### Selected extract
Hutcheson said that an economy should produce “the greatest happiness for the greatest
numbers.” Productivity will always be important. But producing enough jobs to enable all
workers to participate in the economy is arguably far more important – and in the long run
enabling all workers to work will give us a more efficient economy.
In the long run a more progressive tax structure will be needed, but that promise alone
was not persuasive in 2016. Workers voted in favor of a candidate who promised to cut, not
increase, the taxes of the richest one percenters. That candidate promised to protect workers’ jobs
from illegal immigration and globalization. Those voters sent a very clear signal – jobs matter!
Technology and globalization will likely threaten to replace workers’ jobs for generations
to come. The party that is first perceived to be the champion of American workers on this
issue is likely to have an electoral advantage for a very long time to come.

### Excerpted data
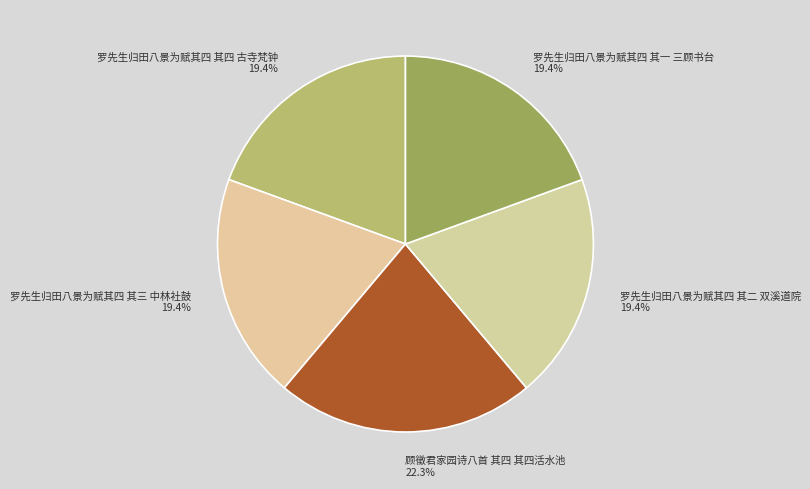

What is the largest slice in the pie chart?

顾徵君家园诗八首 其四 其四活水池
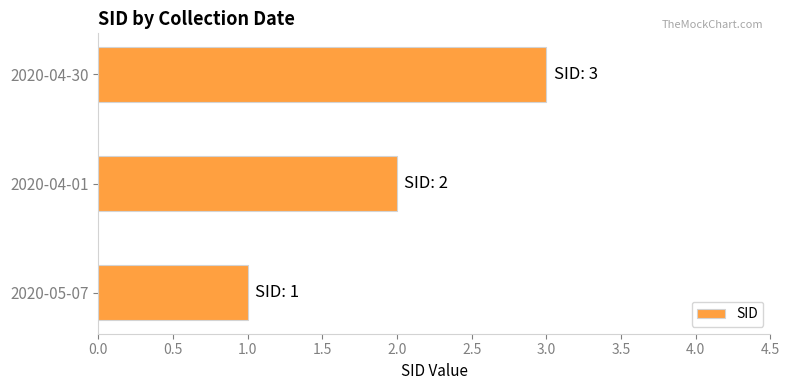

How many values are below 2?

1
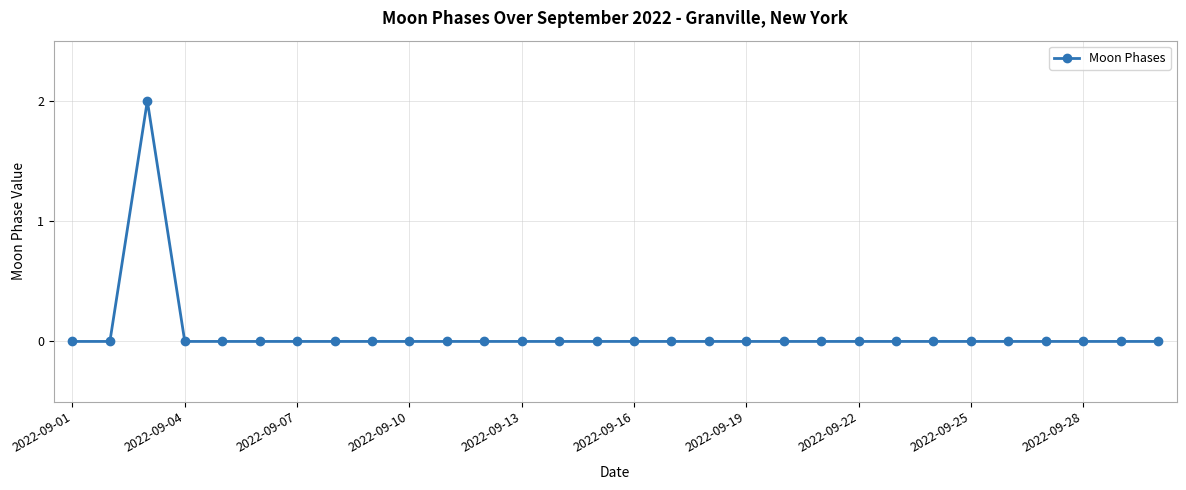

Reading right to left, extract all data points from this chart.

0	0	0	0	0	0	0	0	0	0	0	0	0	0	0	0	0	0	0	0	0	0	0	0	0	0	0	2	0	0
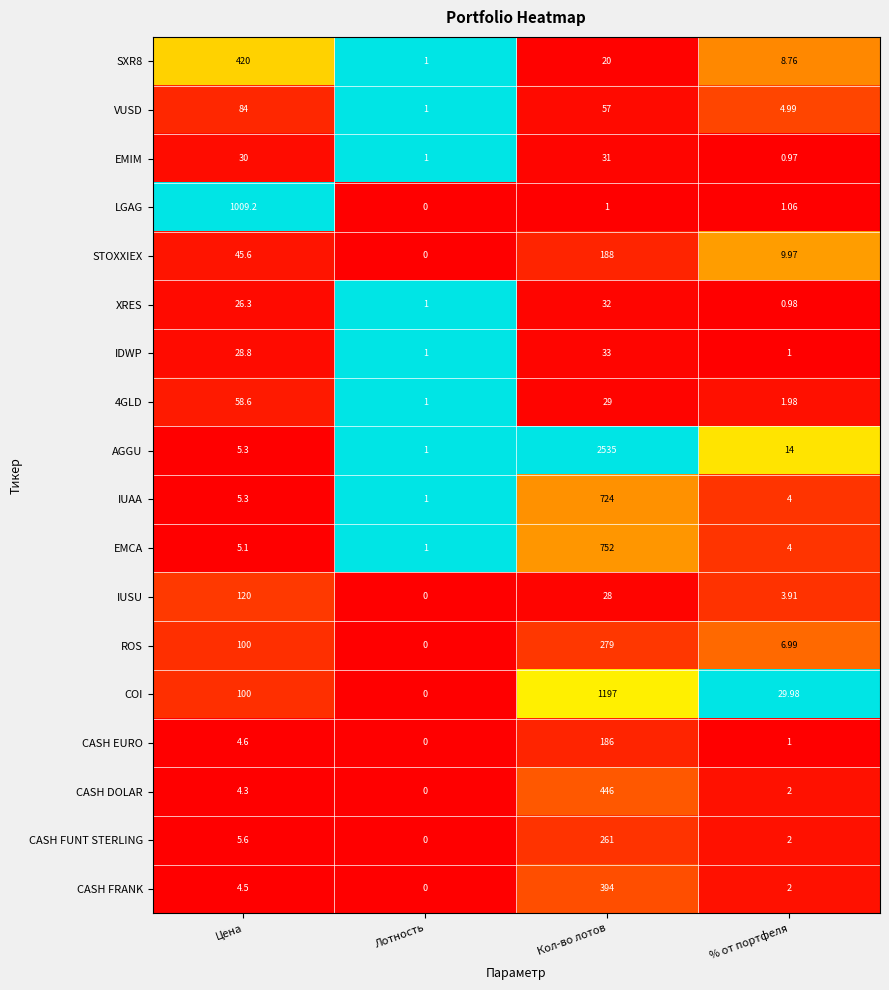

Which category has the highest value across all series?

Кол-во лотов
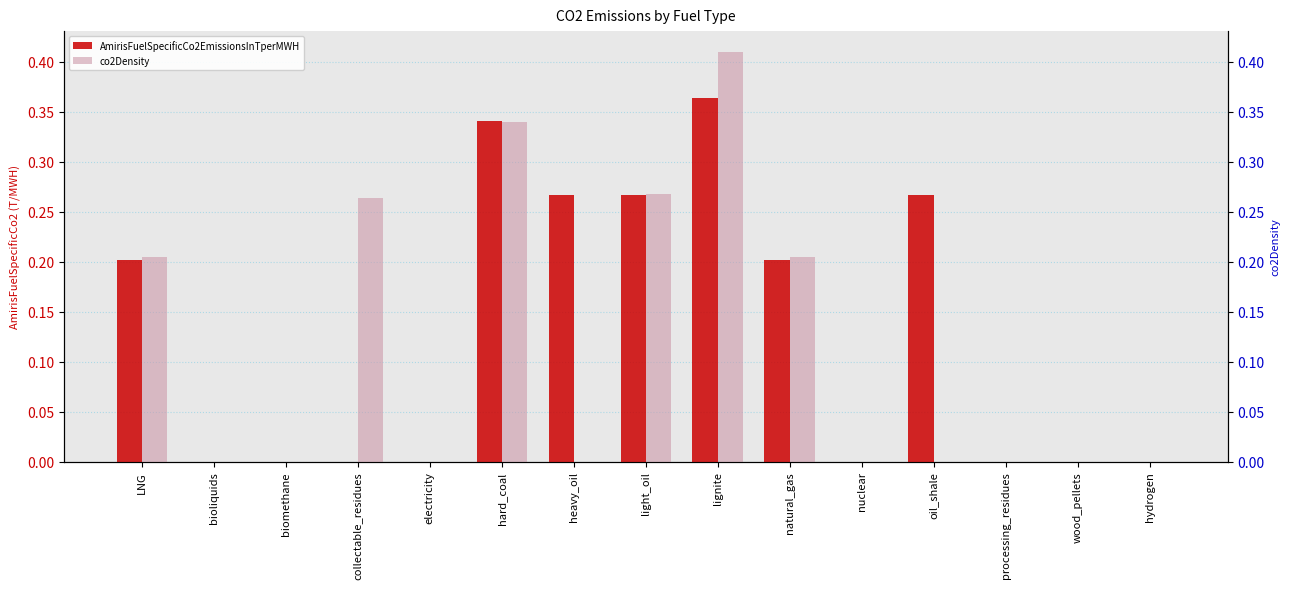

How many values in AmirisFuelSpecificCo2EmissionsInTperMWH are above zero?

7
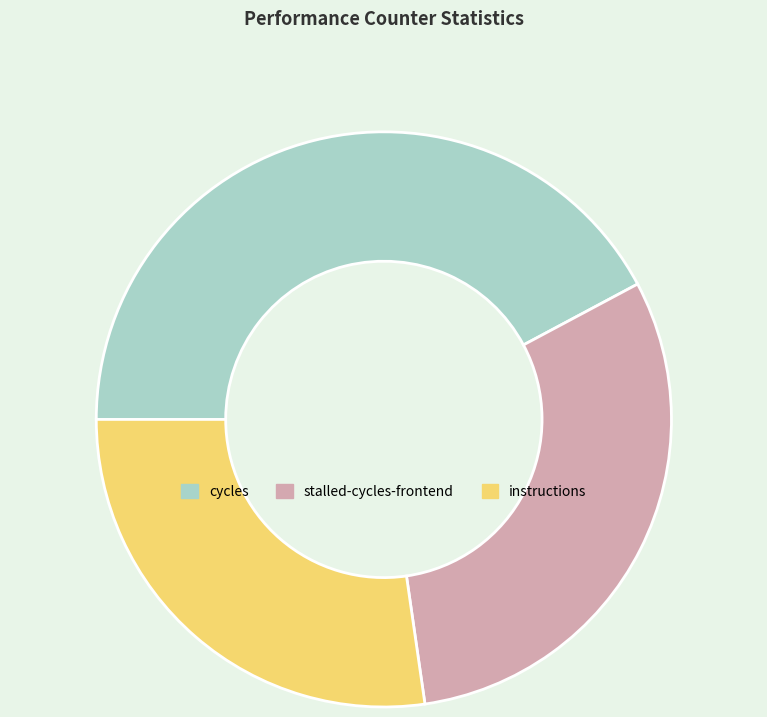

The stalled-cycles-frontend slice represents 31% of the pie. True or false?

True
* * *
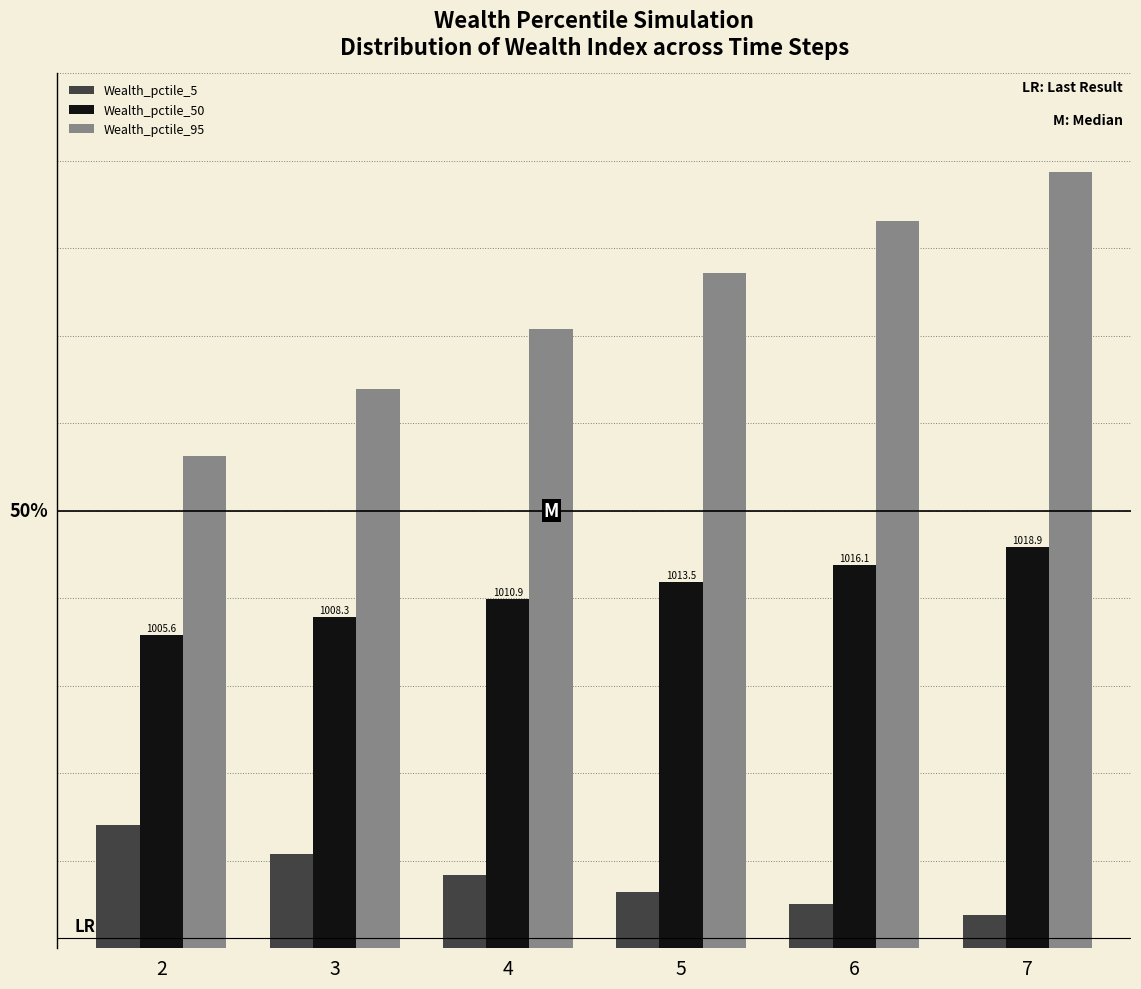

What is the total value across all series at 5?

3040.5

### Exercise details
Repeat the passage on jobs, taxes, and American workers word for word, in full.

### Your solution
Hutcheson said that an economy should produce “the greatest happiness for the greatest
numbers.” Productivity will always be important. But producing enough jobs to enable all
workers to participate in the economy is arguably far more important – and in the long run
enabling all workers to work will give us a more efficient economy.
In the long run a more progressive tax structure will be needed, but that promise alone
was not persuasive in 2016. Workers voted in favor of a candidate who promised to cut, not
increase, the taxes of the richest one percenters. That candidate promised to protect workers’ jobs
from illegal immigration and globalization. Those voters sent a very clear signal – jobs matter!
Technology and globalization will likely threaten to replace workers’ jobs for generations
to come. The party that is first perceived to be the champion of American workers on this
issue is likely to have an electoral advantage for a very long time to come.